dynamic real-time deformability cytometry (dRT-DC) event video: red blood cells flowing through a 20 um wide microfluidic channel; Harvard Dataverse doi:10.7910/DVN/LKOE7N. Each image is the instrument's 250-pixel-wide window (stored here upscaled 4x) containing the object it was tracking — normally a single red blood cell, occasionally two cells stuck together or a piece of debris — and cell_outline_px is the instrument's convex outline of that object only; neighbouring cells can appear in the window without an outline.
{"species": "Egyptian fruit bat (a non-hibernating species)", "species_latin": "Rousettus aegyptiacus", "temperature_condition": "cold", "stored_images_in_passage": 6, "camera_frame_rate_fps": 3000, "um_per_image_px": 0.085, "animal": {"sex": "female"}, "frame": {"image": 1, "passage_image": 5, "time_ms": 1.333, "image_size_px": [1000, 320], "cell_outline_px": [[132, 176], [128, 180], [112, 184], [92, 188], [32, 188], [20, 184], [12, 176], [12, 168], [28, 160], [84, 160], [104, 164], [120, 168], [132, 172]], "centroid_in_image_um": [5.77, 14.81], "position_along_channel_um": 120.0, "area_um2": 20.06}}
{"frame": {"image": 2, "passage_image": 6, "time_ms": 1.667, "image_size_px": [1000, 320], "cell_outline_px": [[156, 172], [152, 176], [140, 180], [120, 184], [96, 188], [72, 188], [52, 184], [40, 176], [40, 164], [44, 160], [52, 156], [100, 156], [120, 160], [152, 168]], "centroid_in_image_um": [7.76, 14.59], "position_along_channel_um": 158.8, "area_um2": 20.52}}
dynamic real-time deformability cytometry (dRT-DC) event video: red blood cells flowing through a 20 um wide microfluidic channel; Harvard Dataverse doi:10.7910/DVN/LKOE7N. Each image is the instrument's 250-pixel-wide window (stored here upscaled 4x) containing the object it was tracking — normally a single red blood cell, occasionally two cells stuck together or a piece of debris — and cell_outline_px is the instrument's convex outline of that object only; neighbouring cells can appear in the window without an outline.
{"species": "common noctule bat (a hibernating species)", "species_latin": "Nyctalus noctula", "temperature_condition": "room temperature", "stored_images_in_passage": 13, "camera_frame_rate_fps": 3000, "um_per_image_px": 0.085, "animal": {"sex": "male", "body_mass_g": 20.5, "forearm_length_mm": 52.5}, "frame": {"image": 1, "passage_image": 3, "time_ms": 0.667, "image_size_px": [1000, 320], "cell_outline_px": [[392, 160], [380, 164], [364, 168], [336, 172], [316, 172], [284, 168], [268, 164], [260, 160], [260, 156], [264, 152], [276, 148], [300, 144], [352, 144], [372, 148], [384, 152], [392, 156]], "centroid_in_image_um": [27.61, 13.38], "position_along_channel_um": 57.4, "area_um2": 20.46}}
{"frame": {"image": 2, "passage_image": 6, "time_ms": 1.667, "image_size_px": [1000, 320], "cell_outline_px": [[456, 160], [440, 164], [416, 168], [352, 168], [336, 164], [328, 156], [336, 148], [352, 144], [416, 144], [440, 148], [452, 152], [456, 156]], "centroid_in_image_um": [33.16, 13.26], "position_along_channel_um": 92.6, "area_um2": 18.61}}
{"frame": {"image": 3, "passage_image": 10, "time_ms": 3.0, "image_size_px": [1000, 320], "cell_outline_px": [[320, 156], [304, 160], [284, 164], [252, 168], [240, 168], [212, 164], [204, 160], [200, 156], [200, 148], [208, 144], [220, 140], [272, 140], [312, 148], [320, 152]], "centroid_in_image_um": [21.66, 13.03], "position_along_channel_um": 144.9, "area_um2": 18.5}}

***

- Problem to solve: Output all of the data again, exactly.

- Answer to this problem:
dynamic real-time deformability cytometry (dRT-DC) event video: red blood cells flowing through a 20 um wide microfluidic channel; Harvard Dataverse doi:10.7910/DVN/LKOE7N. Each image is the instrument's 250-pixel-wide window (stored here upscaled 4x) containing the object it was tracking — normally a single red blood cell, occasionally two cells stuck together or a piece of debris — and cell_outline_px is the instrument's convex outline of that object only; neighbouring cells can appear in the window without an outline.
{"species": "Egyptian fruit bat (a non-hibernating species)", "species_latin": "Rousettus aegyptiacus", "temperature_condition": "cold", "stored_images_in_passage": 6, "camera_frame_rate_fps": 3000, "um_per_image_px": 0.085, "animal": {"sex": "female"}, "frame": {"image": 1, "passage_image": 5, "time_ms": 1.333, "image_size_px": [1000, 320], "cell_outline_px": [[132, 176], [128, 180], [112, 184], [92, 188], [32, 188], [20, 184], [12, 176], [12, 168], [28, 160], [84, 160], [104, 164], [120, 168], [132, 172]], "centroid_in_image_um": [5.77, 14.81], "position_along_channel_um": 120.0, "area_um2": 20.06}}
{"frame": {"image": 2, "passage_image": 6, "time_ms": 1.667, "image_size_px": [1000, 320], "cell_outline_px": [[156, 172], [152, 176], [140, 180], [120, 184], [96, 188], [72, 188], [52, 184], [40, 176], [40, 164], [44, 160], [52, 156], [100, 156], [120, 160], [152, 168]], "centroid_in_image_um": [7.76, 14.59], "position_along_channel_um": 158.8, "area_um2": 20.52}}
dynamic real-time deformability cytometry (dRT-DC) event video: red blood cells flowing through a 20 um wide microfluidic channel; Harvard Dataverse doi:10.7910/DVN/LKOE7N. Each image is the instrument's 250-pixel-wide window (stored here upscaled 4x) containing the object it was tracking — normally a single red blood cell, occasionally two cells stuck together or a piece of debris — and cell_outline_px is the instrument's convex outline of that object only; neighbouring cells can appear in the window without an outline.
{"species": "common noctule bat (a hibernating species)", "species_latin": "Nyctalus noctula", "temperature_condition": "room temperature", "stored_images_in_passage": 13, "camera_frame_rate_fps": 3000, "um_per_image_px": 0.085, "animal": {"sex": "male", "body_mass_g": 20.5, "forearm_length_mm": 52.5}, "frame": {"image": 1, "passage_image": 3, "time_ms": 0.667, "image_size_px": [1000, 320], "cell_outline_px": [[392, 160], [380, 164], [364, 168], [336, 172], [316, 172], [284, 168], [268, 164], [260, 160], [260, 156], [264, 152], [276, 148], [300, 144], [352, 144], [372, 148], [384, 152], [392, 156]], "centroid_in_image_um": [27.61, 13.38], "position_along_channel_um": 57.4, "area_um2": 20.46}}
{"frame": {"image": 2, "passage_image": 6, "time_ms": 1.667, "image_size_px": [1000, 320], "cell_outline_px": [[456, 160], [440, 164], [416, 168], [352, 168], [336, 164], [328, 156], [336, 148], [352, 144], [416, 144], [440, 148], [452, 152], [456, 156]], "centroid_in_image_um": [33.16, 13.26], "position_along_channel_um": 92.6, "area_um2": 18.61}}
{"frame": {"image": 3, "passage_image": 10, "time_ms": 3.0, "image_size_px": [1000, 320], "cell_outline_px": [[320, 156], [304, 160], [284, 164], [252, 168], [240, 168], [212, 164], [204, 160], [200, 156], [200, 148], [208, 144], [220, 140], [272, 140], [312, 148], [320, 152]], "centroid_in_image_um": [21.66, 13.03], "position_along_channel_um": 144.9, "area_um2": 18.5}}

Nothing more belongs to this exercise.